CRAIN’S-HOW CHICAGO SPORT AND SOCIAL CLUB TOOK OVER THE LAKEFRONT

Ah, summer evenings in the city. Along the lakefront, young urban professionals are playing volleyball in organized leagues. They’re playing softball, too, and soccer and even football. Jason Erkes is making money from many of them.

Twelve years after the Olympia Fields native and former TV news producer bought the Chicago Sport and Social Club with a group of investors, Mr. Erkes has transformed what was a dead business, with a few dozen Chicago Park District permits and a floppy disk of 6,000 email addresses, into the nation’s largest adult recreational sports company by participation, according to the Sport and Social Industry Association.

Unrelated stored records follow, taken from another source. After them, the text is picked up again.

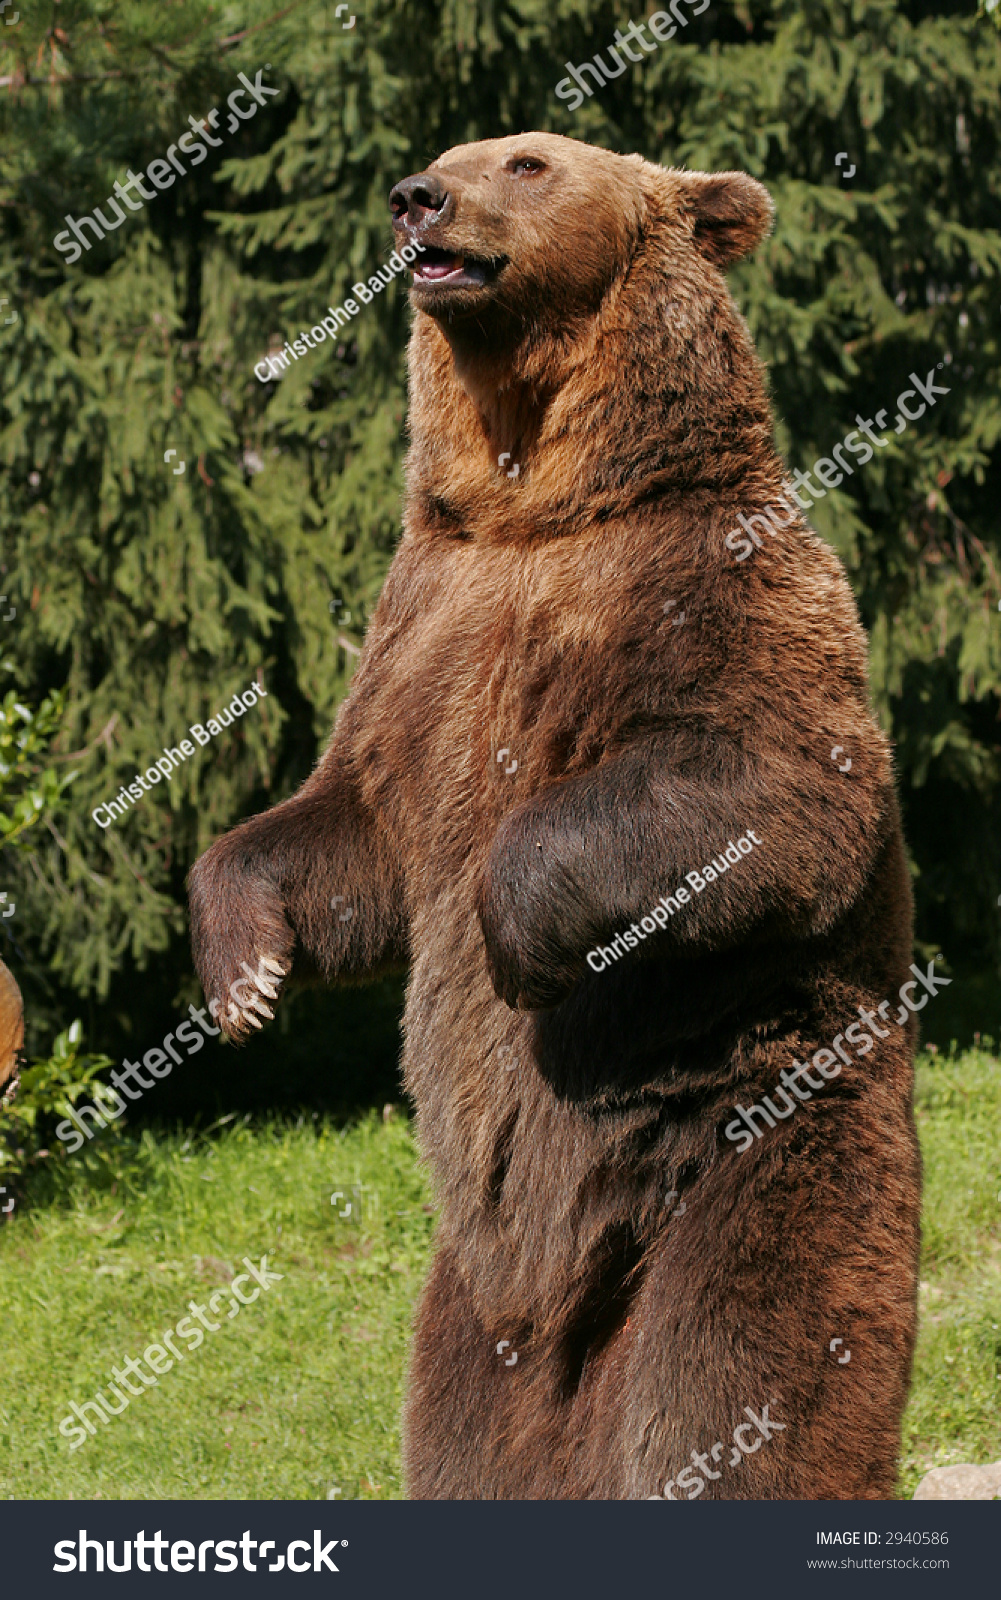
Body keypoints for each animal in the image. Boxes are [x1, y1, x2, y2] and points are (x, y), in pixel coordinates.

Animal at [187, 134, 921, 1497]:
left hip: (754, 1153)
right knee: (458, 1441)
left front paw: (518, 942)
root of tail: (562, 1320)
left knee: (739, 1387)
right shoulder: (427, 616)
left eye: (526, 162)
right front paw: (244, 974)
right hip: (463, 1322)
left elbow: (773, 790)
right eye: (445, 157)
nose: (416, 199)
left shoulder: (709, 581)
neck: (538, 493)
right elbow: (358, 825)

With about 5,400 leagues in 20 sports and a stronghold on prime playing facilities in and around the city, Sport and Social, as it’s informally known, will host nearly 100,000 players this year, generating revenue of more than $7 million, based on a Crain’s estimate. (Mr. Erkes declines to discuss these figures.) That’s more than twice the number of leagues and sports it offered when Mr. Erkes, 43, acquired the business after it was shuttered unexpectedly in 2001, when its dot-com parent went bust.

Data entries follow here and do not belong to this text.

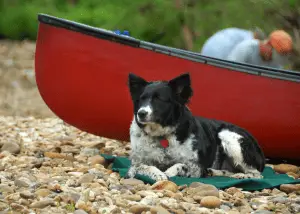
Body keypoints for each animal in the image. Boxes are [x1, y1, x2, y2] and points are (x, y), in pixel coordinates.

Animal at [125, 72, 266, 181]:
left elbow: (179, 164)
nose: (141, 113)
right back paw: (215, 172)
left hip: (227, 135)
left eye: (159, 99)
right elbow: (144, 167)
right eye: (141, 99)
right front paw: (158, 173)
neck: (162, 135)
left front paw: (168, 172)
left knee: (257, 174)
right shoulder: (136, 163)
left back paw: (241, 176)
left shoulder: (196, 167)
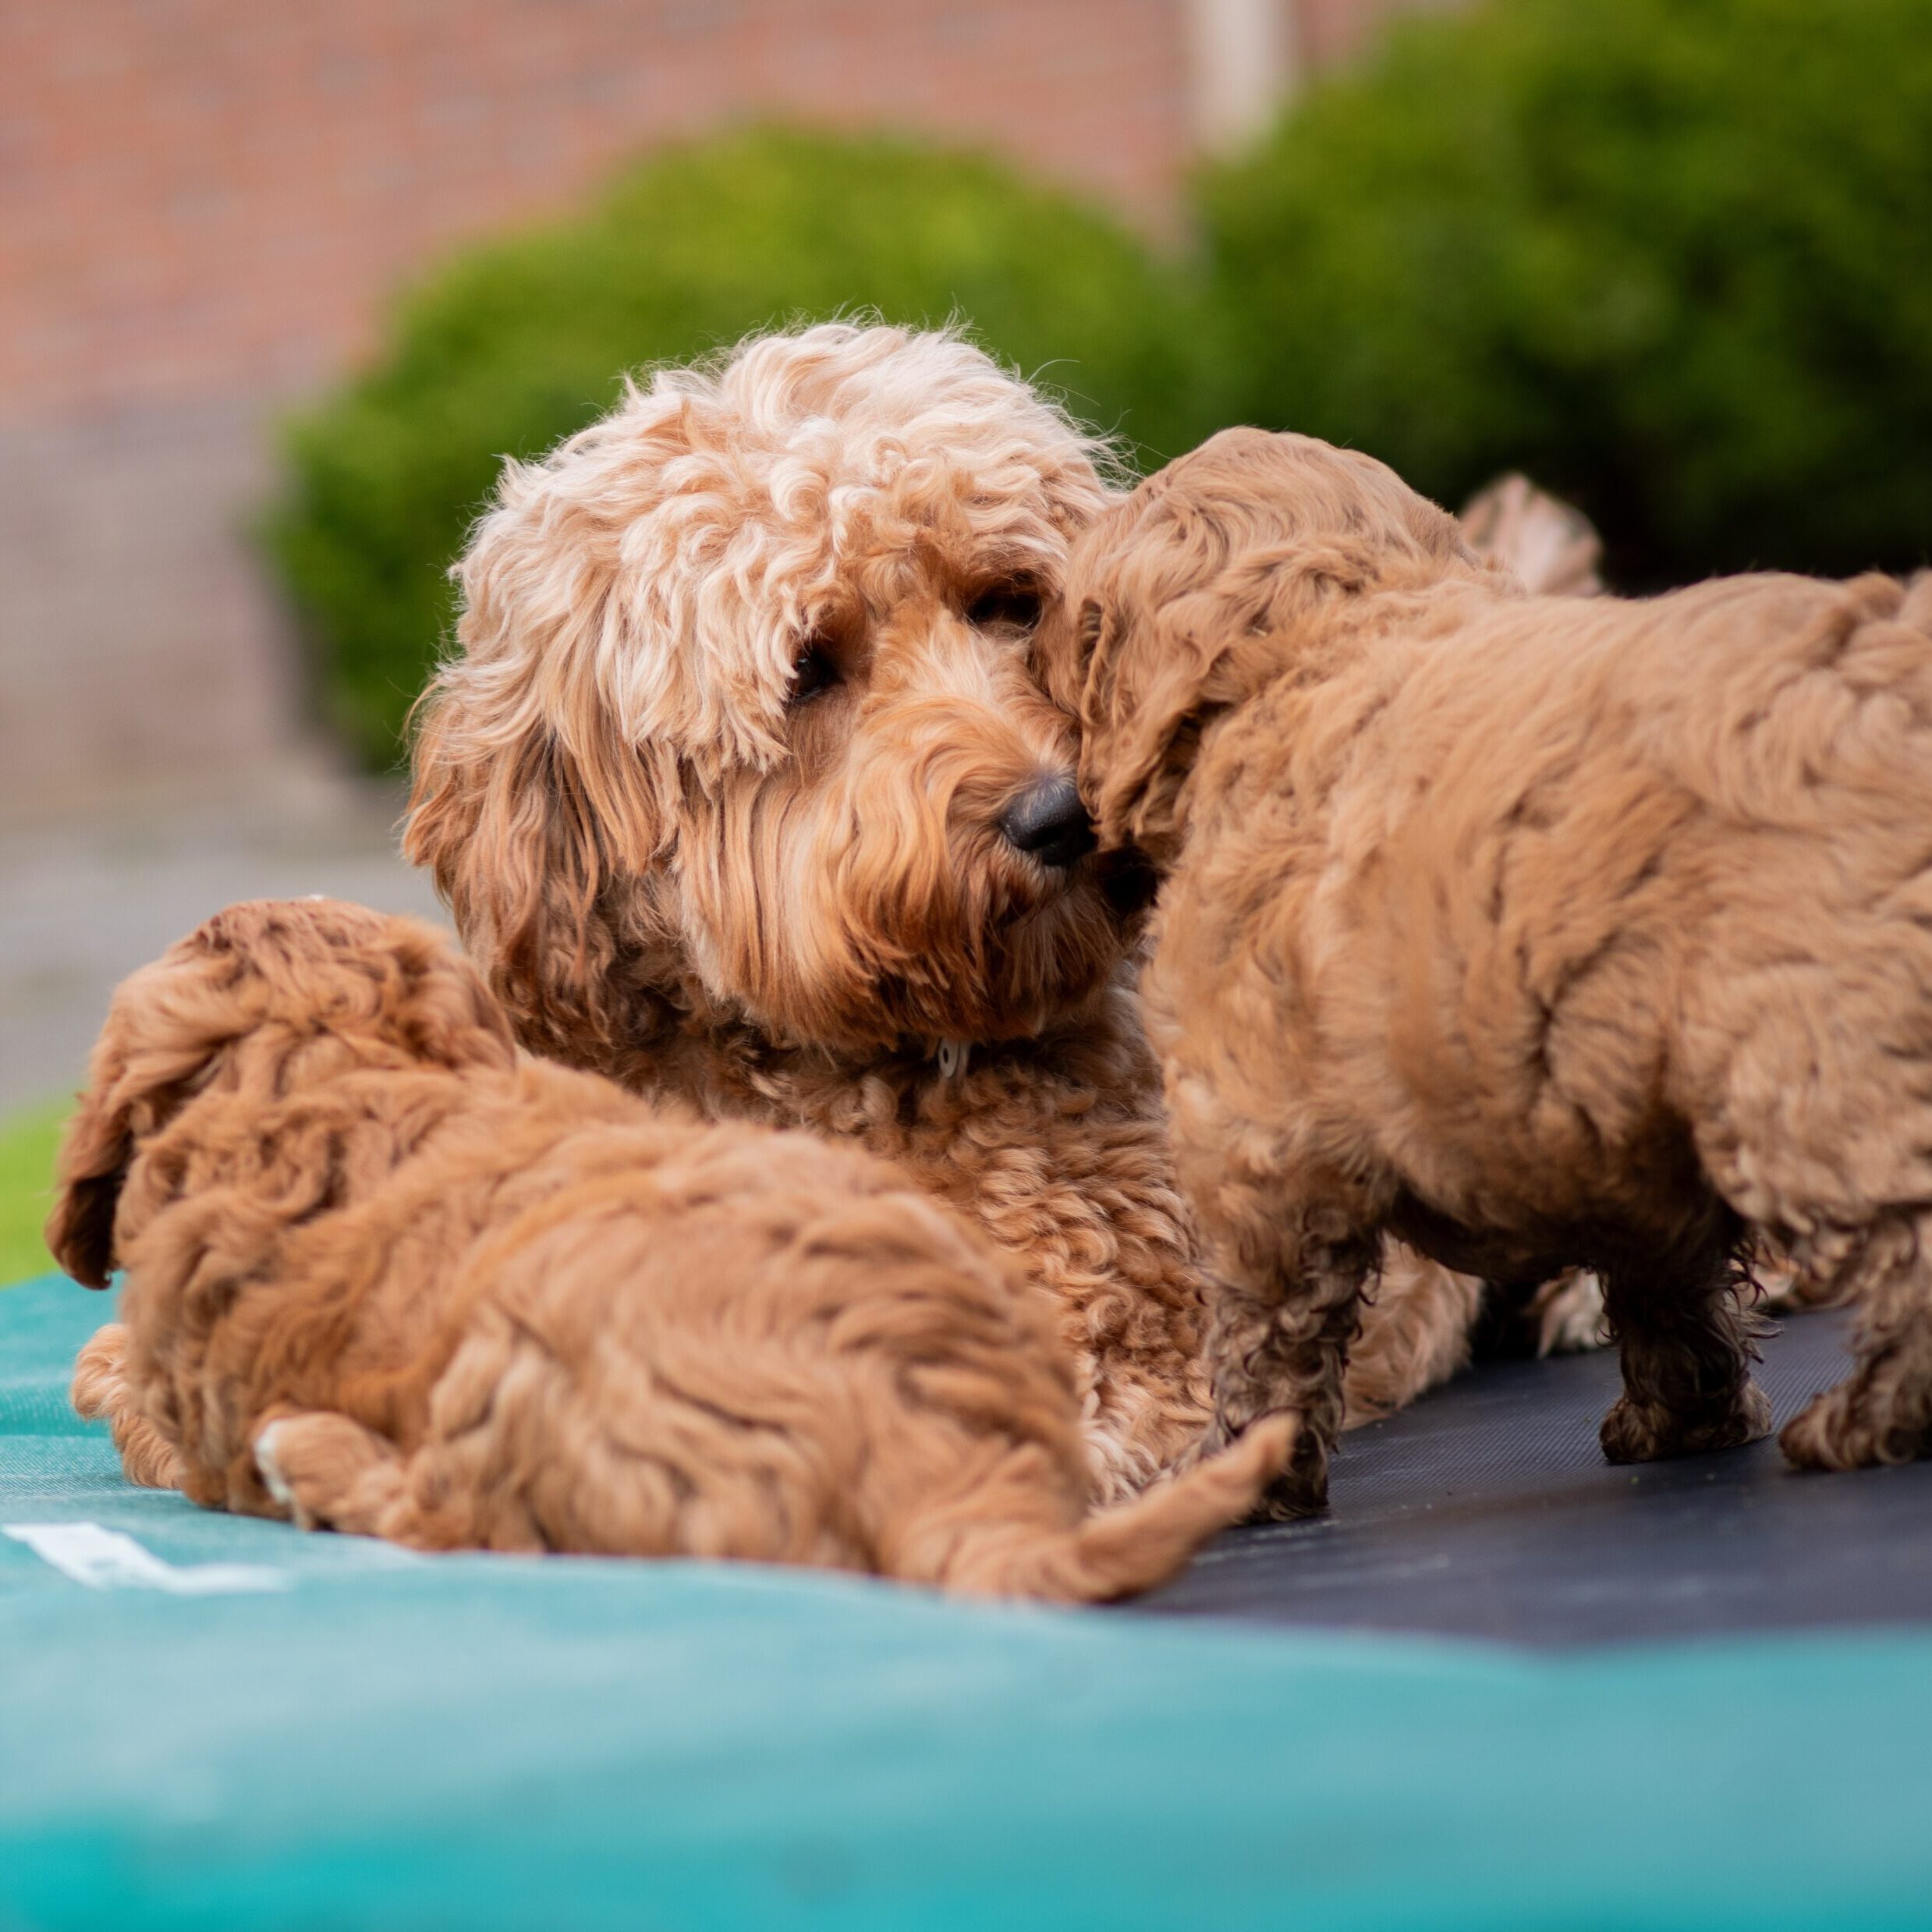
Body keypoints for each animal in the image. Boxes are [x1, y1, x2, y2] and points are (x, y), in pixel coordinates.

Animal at [1051, 431, 1932, 1514]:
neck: (1318, 645)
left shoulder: (1253, 1136)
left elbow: (1264, 1325)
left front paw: (1247, 1472)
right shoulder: (1618, 1123)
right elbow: (1666, 1280)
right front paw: (1685, 1417)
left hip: (1806, 1048)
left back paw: (1869, 1415)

“We wanted to rebuild the company’s brand name and re-establish the good will that had existed for so many years,” he says.

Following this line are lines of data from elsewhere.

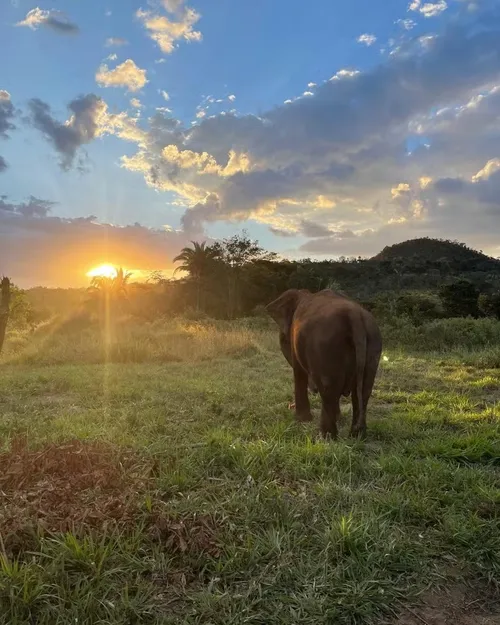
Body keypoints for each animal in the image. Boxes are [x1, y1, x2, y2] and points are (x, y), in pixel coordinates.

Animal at [268, 288, 380, 438]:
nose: (289, 406)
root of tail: (354, 316)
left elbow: (299, 373)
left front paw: (301, 420)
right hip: (373, 341)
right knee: (363, 389)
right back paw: (356, 435)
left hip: (326, 345)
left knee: (328, 387)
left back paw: (325, 437)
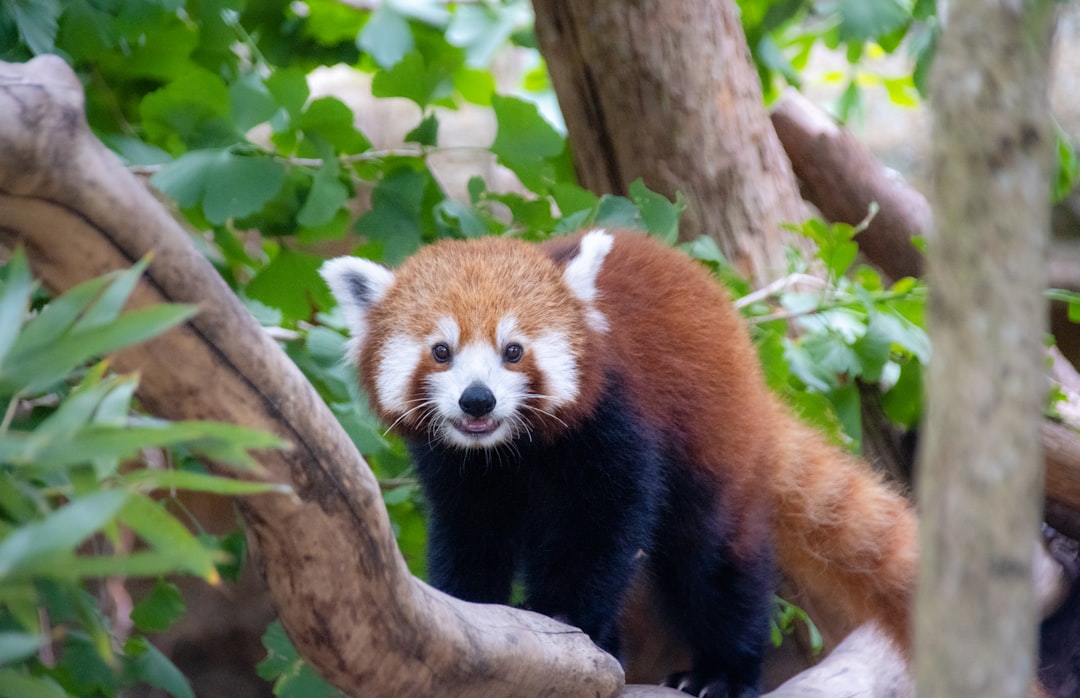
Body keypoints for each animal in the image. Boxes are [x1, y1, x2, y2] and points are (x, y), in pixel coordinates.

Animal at [319, 231, 920, 698]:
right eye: (441, 351)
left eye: (513, 351)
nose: (477, 401)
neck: (511, 451)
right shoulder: (458, 470)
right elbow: (470, 537)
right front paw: (477, 613)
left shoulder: (614, 425)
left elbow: (604, 527)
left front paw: (565, 617)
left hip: (715, 438)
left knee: (712, 557)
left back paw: (723, 671)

In the process, he and his staff of 15 full-time employees have collected a demographic that marketers covet. Sport and Social participants largely are college-educated singles between ages 22 and 35; the average age is 27. Many have money and ambition, too. Taverns love sponsoring teams, while big companies, including Chipotle Mexican Grill Inc., 3M Co. and MillerCoors LLC, love backing the club itself.

“It’s very unusual to have that all-encompassing adult group,” says Enrico DiMario, global business director at Wilson Sporting Goods Co., which has sponsored Sport and Social for 15 years and provides new equipment each season at a discount.